El uso de inteligencia artificial para redactar borradores en The Plain Dealer, el principal diario de Cleveland (Estados Unidos), que originó cierta polémica hace un mes, está permitiendo reorganizar el trabajo en la redacción y liberar tiempo para el reporterismo, pero está generando discrepancias dentro de la profesión sobre el impacto de este modelo en el control del texto y la calidad informativa.
El sistema implantado por el medio se basa en un equipo específico, conocido como “rewrite desk”, que utiliza herramientas de inteligencia artificial para convertir en artículos las notas, transcripciones y materiales recogidos por los periodistas. Estos borradores son posteriormente revisados por editores y por los propios reporteros antes de su publicación, en un flujo de trabajo que mantiene la supervisión humana en todas las fases.
La iniciativa ha sido impulsada por el editor jefe, Chris Quinn, con el objetivo de redistribuir las tareas dentro de la redacción.
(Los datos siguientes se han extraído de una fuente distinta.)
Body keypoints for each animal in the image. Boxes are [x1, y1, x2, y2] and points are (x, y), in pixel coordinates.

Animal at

Según su planteamiento, reducir el tiempo dedicado a escribir permite a los periodistas centrarse en la obtención de información, la presencia sobre el terreno y el contacto con las fuentes. En algunos casos, este modelo ha facilitado dedicar más tiempo a reportajes en profundidad sin aumentar el volumen total de producción.
El uso de la inteligencia artificial se limita principalmente a informaciones breves y de carácter local, donde la estructura narrativa es más predecible. En este tipo de piezas, el periodista define el enfoque, selecciona los datos y establece el tono, mientras que la herramienta automatiza la redacción inicial del contenido.
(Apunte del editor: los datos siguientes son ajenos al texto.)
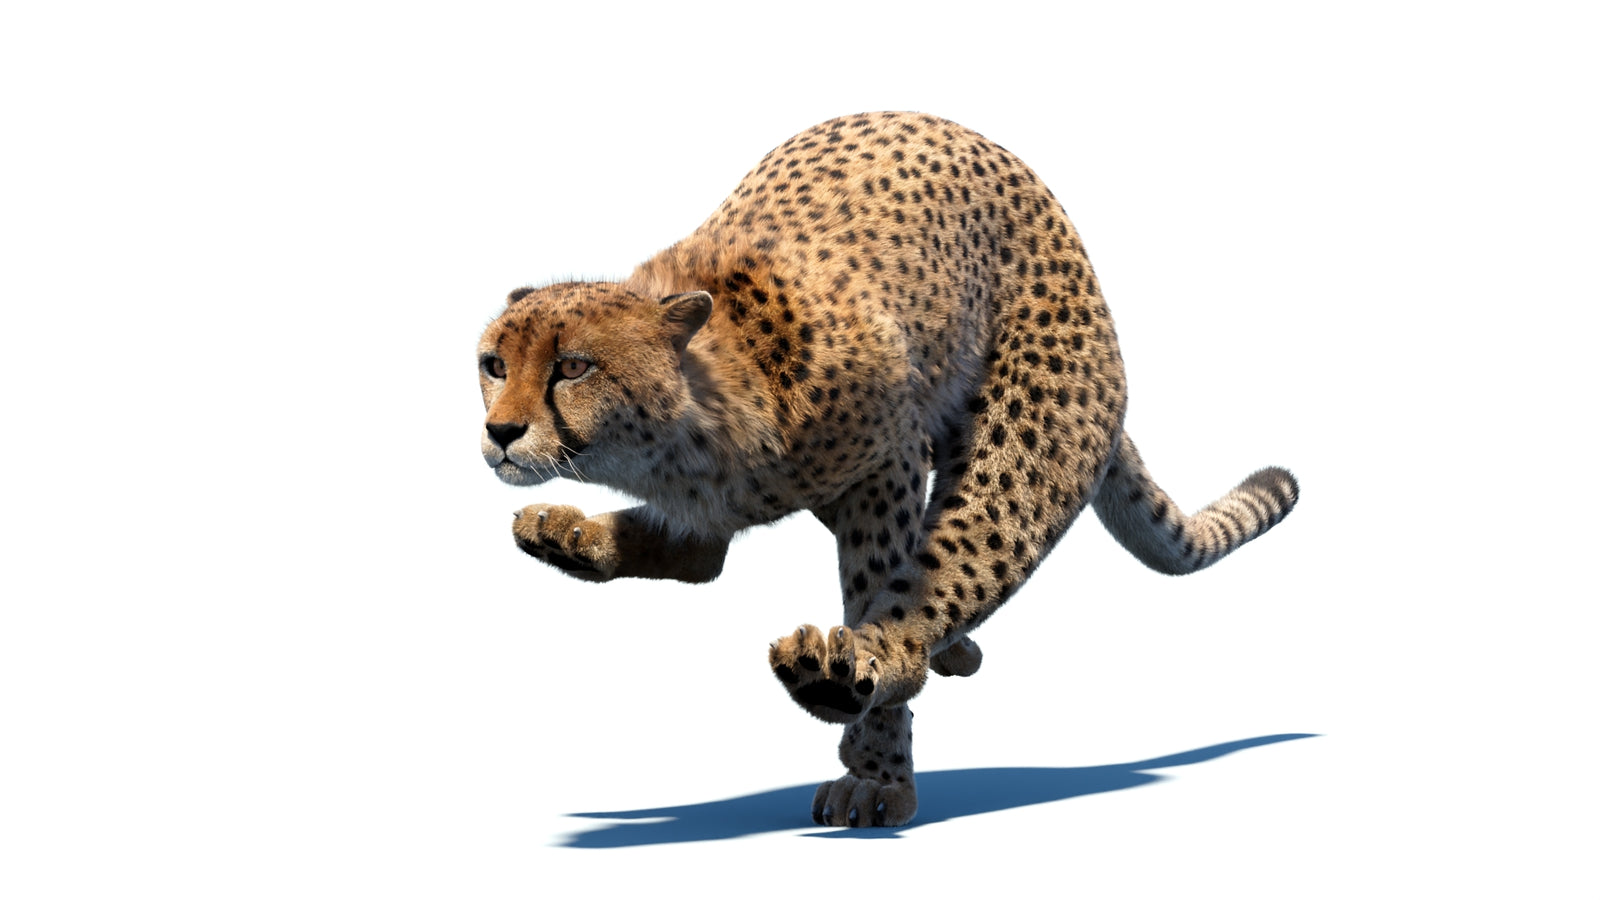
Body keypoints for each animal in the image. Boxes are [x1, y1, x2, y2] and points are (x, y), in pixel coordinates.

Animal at [476, 112, 1299, 828]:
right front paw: (566, 530)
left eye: (573, 367)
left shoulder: (889, 461)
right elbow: (700, 549)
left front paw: (874, 761)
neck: (692, 429)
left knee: (967, 547)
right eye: (493, 365)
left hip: (1033, 427)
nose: (500, 432)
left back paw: (859, 672)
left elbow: (892, 577)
Este modelo convive con otras aplicaciones de inteligencia artificial dentro del medio, como la transcripción de reuniones públicas, la detección de temas noticiables o la conversión de podcasts en artículos. Esta última práctica ha contribuido a incrementar el tráfico digital del diario, con millones de visualizaciones adicionales en su web.
La adopción de este sistema introduce, sin embargo, diferencias de criterio dentro del sector periodístico. Mientras los responsables del medio sostienen que la inteligencia artificial actúa como una herramienta que permite reforzar el trabajo informativo, otros profesionales advierten de que trasladar la escritura fuera del periodista puede afectar a aspectos como el control directo del texto o la formación en el oficio.
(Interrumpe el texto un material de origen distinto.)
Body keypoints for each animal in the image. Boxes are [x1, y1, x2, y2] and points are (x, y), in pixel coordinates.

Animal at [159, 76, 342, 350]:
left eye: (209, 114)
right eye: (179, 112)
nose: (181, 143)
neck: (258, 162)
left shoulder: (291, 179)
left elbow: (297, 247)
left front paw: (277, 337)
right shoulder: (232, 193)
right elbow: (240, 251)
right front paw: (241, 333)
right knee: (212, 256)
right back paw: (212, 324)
Estas posiciones reflejan dos enfoques sobre el papel de la inteligencia artificial en las redacciones. Por un lado, se plantea como un mecanismo para optimizar recursos en un contexto de reducción de plantillas y presión económica sobre los medios. Por otro, se señala el riesgo de que la automatización de la escritura reduzca el margen de intervención del periodista en la construcción final de la información.
En el caso de The Plain Dealer, la redacción mantiene como principio que la inteligencia artificial no sustituye al periodista, sino que actúa como asistente en el proceso de producción. Los artículos generados con este sistema incluyen, en algunos casos, la mención “Advance Local Express Desk”, que indica la participación de herramientas automatizadas en la elaboración del texto.
El experimento continúa en fase de desarrollo y se aplica a contenidos concretos, mientras el medio evalúa hasta qué punto este modelo puede ampliarse sin afectar a la calidad informativa ni al papel del periodista en la definición, interpretación y relato de los hechos.